Top of Material provided

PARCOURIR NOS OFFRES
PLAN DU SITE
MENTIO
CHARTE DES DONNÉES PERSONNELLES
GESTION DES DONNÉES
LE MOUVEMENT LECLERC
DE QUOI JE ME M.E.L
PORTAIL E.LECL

Bottom of Material provided

_Problem details_. Which of the lines in the material carry the string "DONNÉES"? Pull them out.

_Reply_.
CHARTE DES DONNÉES PERSONNELLES
GESTION DES DONNÉES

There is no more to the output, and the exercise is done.